Leicester's intent to reach the fourth round was made as early as the 13th minute when they claimed the lead on the counter-attack.
A fine forward ball from Stephen Hughes released former Walsall striker Fryatt in on goal, and after splitting both Christanval and Carlos Bocanegra, the youngster neatly finished past the onrushing Warner to give Leicester the lead.
The goal was a huge boost for The Foxes, and Fryatt again posed Fulham more problems with a surging run down the right flank before testing Warner with a left-footed strike.
Warner was then called on again to make an awkward save from Gareth Williams for a corner before Alan Maybury went close with a fine volleyed effort after Levi Porter's initial shot had deflected out to the defender.
Yet, for all of Leicester's dominance, The Cottagers drew level ten minutes before half-time, as Tomasz Radzinski eluded McAuley on the left before crossing for McBride in front of Leicester's goal.
The big American took the ball under control before slamming it past Foxes goalkeeper Paul Henderson.
The goal came against the run of play, but it did not deter the Midlands outfit, as they took a deserved lead into the break when McAuley beat his marker Queudrue at the far post to head home Porter's free-kick from the right.
The start of the second half saw Coleman introduce January loan signing Montella for the largely ineffective McBride, but it was a Leicester substitute who further extended their lead shortly after the restart.
Wesolowski had replaced Danny Tiatto before striking a fine shot past Warner from the edge of Fulham's box to give Leicester a 3-1 advantage.
Yet, just as it looked like The Foxes could think of hosting The Potters, Montella's introduction had the desired effect four minutes later.
The Roma hit-man scored his first goal for Fulham with his first touch when he easily converted Michael Brown's low cross across the face of Henderson's goal to make it 3-2.
The momentum started to swing Fulham's way, with Radzinski and Montella having efforts before Christanval brought some brave goalkeeping out of Henderson from a goal-mouth scramble.
On the hour mark, Montella got his second of the game when Routledge's corner flicked off a Leicester head to the Italian at the far post, and he could not miss from a yard out.
It proved to be a pulsating cup replay at this stage, with Fulham looking full of confidence going forward.
Queudrue was frustrated to see two headers from Routledge corners blocked away by the visitors before Henderson did well to save a similar headed effort from Bocanegra at close range.

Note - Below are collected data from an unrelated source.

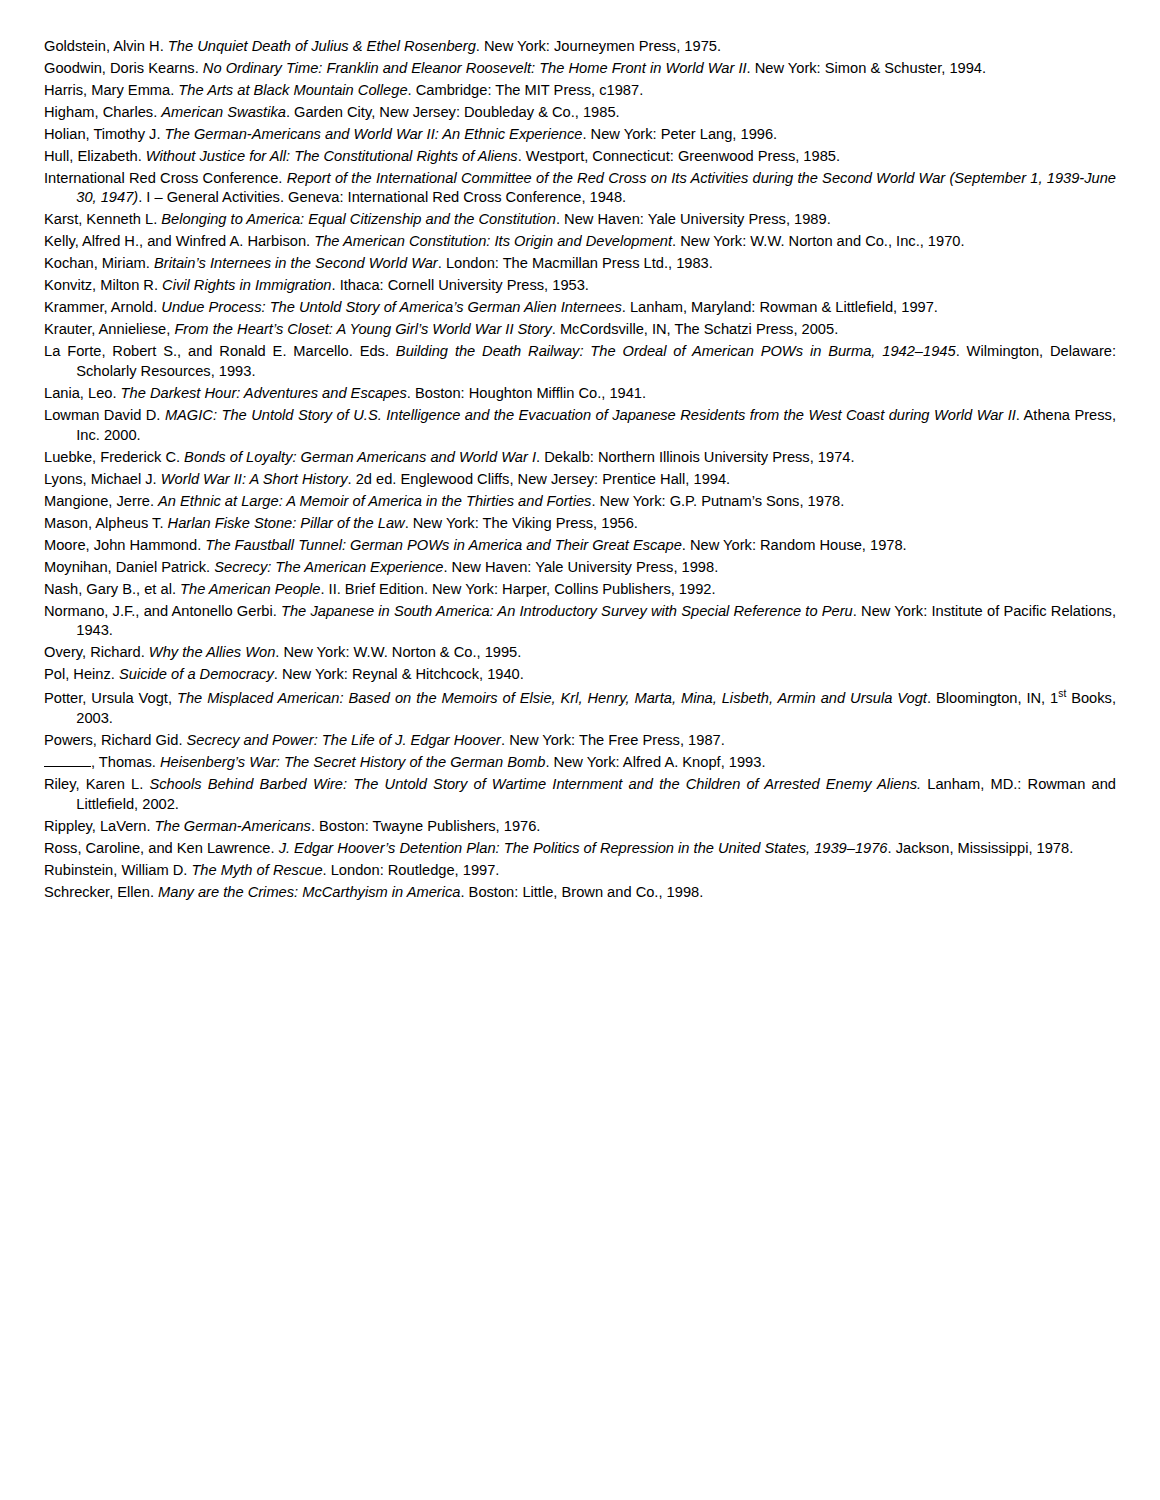Goldstein, Alvin H. The Unquiet Death of Julius & Ethel Rosenberg. New York: Journeymen Press, 1975.
Goodwin, Doris Kearns. No Ordinary Time: Franklin and Eleanor Roosevelt: The Home Front in World War II. New York: Simon & Schuster, 1994.
Harris, Mary Emma. The Arts at Black Mountain College. Cambridge: The MIT Press, c1987.
Higham, Charles. American Swastika. Garden City, New Jersey: Doubleday & Co., 1985.
Holian, Timothy J. The German-Americans and World War II: An Ethnic Experience. New York: Peter Lang, 1996.
Hull, Elizabeth. Without Justice for All: The Constitutional Rights of Aliens. Westport, Connecticut: Greenwood Press, 1985.
International Red Cross Conference. Report of the International Committee of the Red Cross on Its Activities during the Second World War (September 1, 1939-June 30, 1947). I – General Activities. Geneva: International Red Cross Conference, 1948.
Karst, Kenneth L. Belonging to America: Equal Citizenship and the Constitution. New Haven: Yale University Press, 1989.
Kelly, Alfred H., and Winfred A. Harbison. The American Constitution: Its Origin and Development. New York: W.W. Norton and Co., Inc., 1970.
Kochan, Miriam. Britain’s Internees in the Second World War. London: The Macmillan Press Ltd., 1983.
Konvitz, Milton R. Civil Rights in Immigration. Ithaca: Cornell University Press, 1953.
Krammer, Arnold. Undue Process: The Untold Story of America’s German Alien Internees. Lanham, Maryland: Rowman & Littlefield, 1997.
Krauter, Annieliese, From the Heart’s Closet: A Young Girl’s World War II Story. McCordsville, IN, The Schatzi Press, 2005.
La Forte, Robert S., and Ronald E. Marcello. Eds. Building the Death Railway: The Ordeal of American POWs in Burma, 1942–1945. Wilmington, Delaware: Scholarly Resources, 1993.
Lania, Leo. The Darkest Hour: Adventures and Escapes. Boston: Houghton Mifflin Co., 1941.
Lowman David D. MAGIC: The Untold Story of U.S. Intelligence and the Evacuation of Japanese Residents from the West Coast during World War II. Athena Press, Inc. 2000.
Luebke, Frederick C. Bonds of Loyalty: German Americans and World War I. Dekalb: Northern Illinois University Press, 1974.
Lyons, Michael J. World War II: A Short History. 2d ed. Englewood Cliffs, New Jersey: Prentice Hall, 1994.
Mangione, Jerre. An Ethnic at Large: A Memoir of America in the Thirties and Forties. New York: G.P. Putnam’s Sons, 1978.
Mason, Alpheus T. Harlan Fiske Stone: Pillar of the Law. New York: The Viking Press, 1956.
Moore, John Hammond. The Faustball Tunnel: German POWs in America and Their Great Escape. New York: Random House, 1978.
Moynihan, Daniel Patrick. Secrecy: The American Experience. New Haven: Yale University Press, 1998.
Nash, Gary B., et al. The American People. II. Brief Edition. New York: Harper, Collins Publishers, 1992.
Normano, J.F., and Antonello Gerbi. The Japanese in South America: An Introductory Survey with Special Reference to Peru. New York: Institute of Pacific Relations, 1943.
Overy, Richard. Why the Allies Won. New York: W.W. Norton & Co., 1995.
Pol, Heinz. Suicide of a Democracy. New York: Reynal & Hitchcock, 1940.
Potter, Ursula Vogt, The Misplaced American: Based on the Memoirs of Elsie, Krl, Henry, Marta, Mina, Lisbeth, Armin and Ursula Vogt. Bloomington, IN, 1st Books, 2003.
Powers, Richard Gid. Secrecy and Power: The Life of J. Edgar Hoover. New York: The Free Press, 1987.
, Thomas. Heisenberg’s War: The Secret History of the German Bomb. New York: Alfred A. Knopf, 1993.
Riley, Karen L. Schools Behind Barbed Wire: The Untold Story of Wartime Internment and the Children of Arrested Enemy Aliens. Lanham, MD.: Rowman and Littlefield, 2002.
Rippley, LaVern. The German-Americans. Boston: Twayne Publishers, 1976.
Ross, Caroline, and Ken Lawrence. J. Edgar Hoover’s Detention Plan: The Politics of Repression in the United States, 1939–1976. Jackson, Mississippi, 1978.
Rubinstein, William D. The Myth of Rescue. London: Routledge, 1997.
Schrecker, Ellen. Many are the Crimes: McCarthyism in America. Boston: Little, Brown and Co., 1998.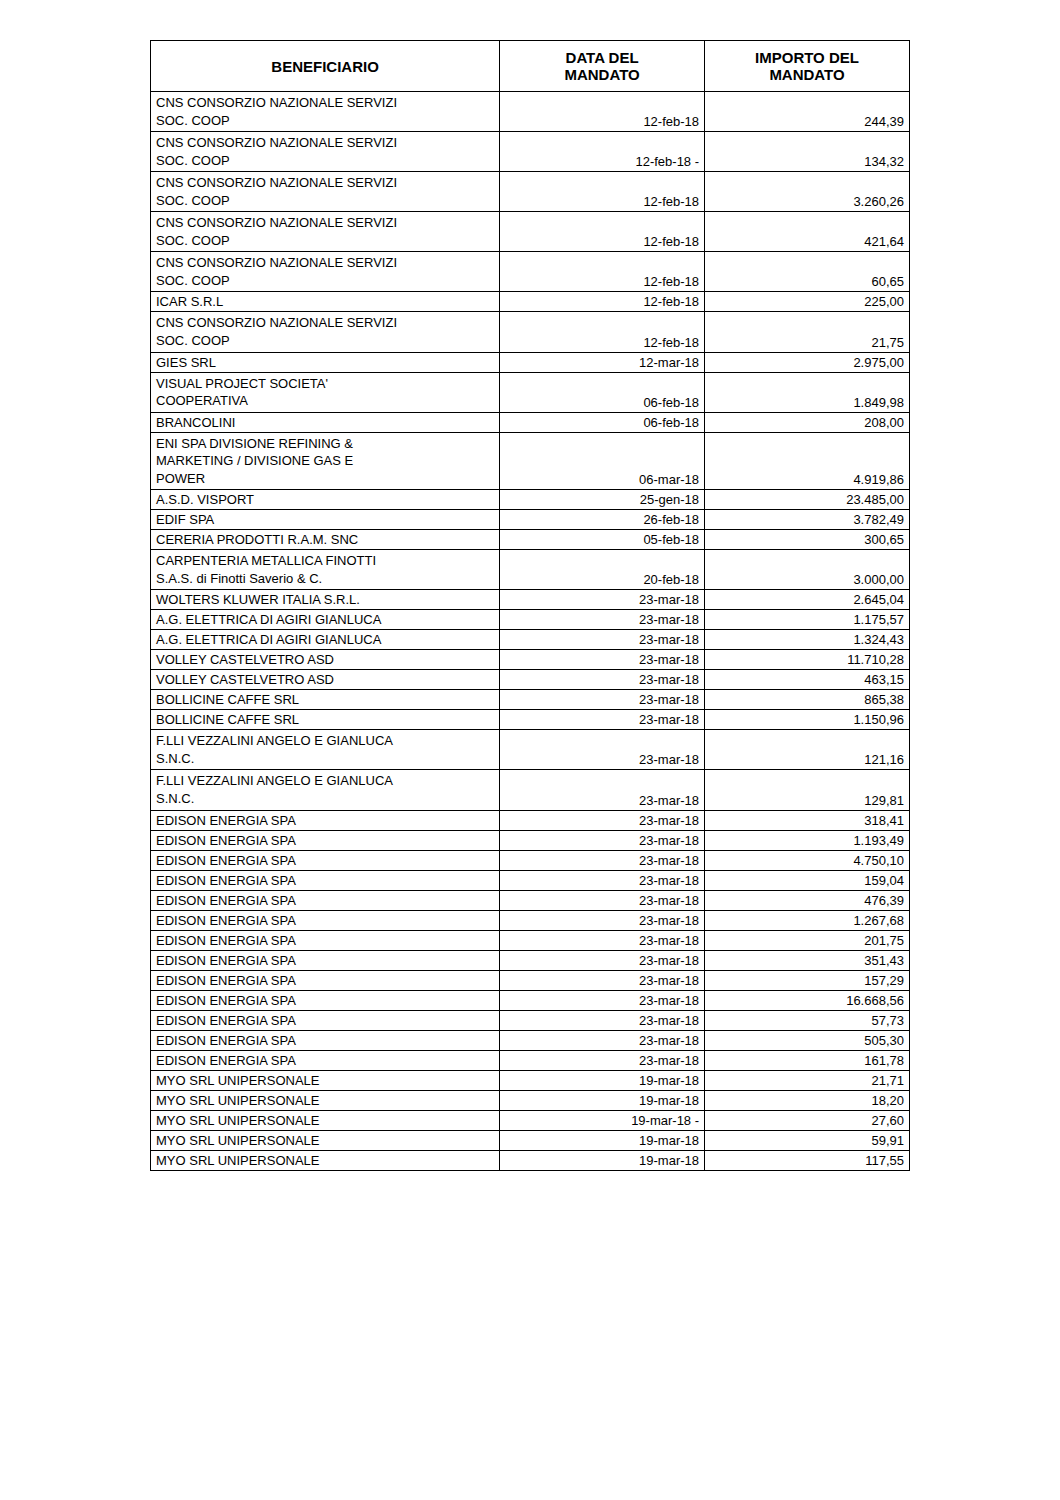| BENEFICIARIO | DATA DEL MANDATO | IMPORTO DEL MANDATO |
| --- | --- | --- |
| CNS CONSORZIO NAZIONALE SERVIZI SOC. COOP | 12-feb-18 | 244,39 |
| CNS CONSORZIO NAZIONALE SERVIZI SOC. COOP | 12-feb-18 - | 134,32 |
| CNS CONSORZIO NAZIONALE SERVIZI SOC. COOP | 12-feb-18 | 3.260,26 |
| CNS CONSORZIO NAZIONALE SERVIZI SOC. COOP | 12-feb-18 | 421,64 |
| CNS CONSORZIO NAZIONALE SERVIZI SOC. COOP | 12-feb-18 | 60,65 |
| ICAR S.R.L | 12-feb-18 | 225,00 |
| CNS CONSORZIO NAZIONALE SERVIZI SOC. COOP | 12-feb-18 | 21,75 |
| GIES SRL | 12-mar-18 | 2.975,00 |
| VISUAL PROJECT SOCIETA' COOPERATIVA | 06-feb-18 | 1.849,98 |
| BRANCOLINI | 06-feb-18 | 208,00 |
| ENI SPA DIVISIONE REFINING & MARKETING / DIVISIONE GAS E POWER | 06-mar-18 | 4.919,86 |
| A.S.D. VISPORT | 25-gen-18 | 23.485,00 |
| EDIF SPA | 26-feb-18 | 3.782,49 |
| CERERIA PRODOTTI R.A.M. SNC | 05-feb-18 | 300,65 |
| CARPENTERIA METALLICA FINOTTI S.A.S. di Finotti Saverio & C. | 20-feb-18 | 3.000,00 |
| WOLTERS KLUWER ITALIA S.R.L. | 23-mar-18 | 2.645,04 |
| A.G. ELETTRICA DI AGIRI GIANLUCA | 23-mar-18 | 1.175,57 |
| A.G. ELETTRICA DI AGIRI GIANLUCA | 23-mar-18 | 1.324,43 |
| VOLLEY CASTELVETRO ASD | 23-mar-18 | 11.710,28 |
| VOLLEY CASTELVETRO ASD | 23-mar-18 | 463,15 |
| BOLLICINE CAFFE SRL | 23-mar-18 | 865,38 |
| BOLLICINE CAFFE SRL | 23-mar-18 | 1.150,96 |
| F.LLI VEZZALINI ANGELO E GIANLUCA S.N.C. | 23-mar-18 | 121,16 |
| F.LLI VEZZALINI ANGELO E GIANLUCA S.N.C. | 23-mar-18 | 129,81 |
| EDISON ENERGIA SPA | 23-mar-18 | 318,41 |
| EDISON ENERGIA SPA | 23-mar-18 | 1.193,49 |
| EDISON ENERGIA SPA | 23-mar-18 | 4.750,10 |
| EDISON ENERGIA SPA | 23-mar-18 | 159,04 |
| EDISON ENERGIA SPA | 23-mar-18 | 476,39 |
| EDISON ENERGIA SPA | 23-mar-18 | 1.267,68 |
| EDISON ENERGIA SPA | 23-mar-18 | 201,75 |
| EDISON ENERGIA SPA | 23-mar-18 | 351,43 |
| EDISON ENERGIA SPA | 23-mar-18 | 157,29 |
| EDISON ENERGIA SPA | 23-mar-18 | 16.668,56 |
| EDISON ENERGIA SPA | 23-mar-18 | 57,73 |
| EDISON ENERGIA SPA | 23-mar-18 | 505,30 |
| EDISON ENERGIA SPA | 23-mar-18 | 161,78 |
| MYO SRL UNIPERSONALE | 19-mar-18 | 21,71 |
| MYO SRL UNIPERSONALE | 19-mar-18 | 18,20 |
| MYO SRL UNIPERSONALE | 19-mar-18 - | 27,60 |
| MYO SRL UNIPERSONALE | 19-mar-18 | 59,91 |
| MYO SRL UNIPERSONALE | 19-mar-18 | 117,55 |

Moritz Volz looked to strike a spectacular winner for the home side, but the German's effort from Montella's chipped pass flew wide.
Both sides continued to battle into injury-time, and though the game seemed destined for extra-time, Fulham completed their comeback through some dogged play from Routledge.
Though he seemed to be impeded by Wesolowski and Maybury, referee Alan Wiley allowed play to carry on and the former Crystal Palace winger took advantage by running towards goal and finishing past Henderson for Fulham's winner.
Their reward for winning Wednesday's cup tie is another game with a Championship opponent in Tony Pulis's Stoke in round four.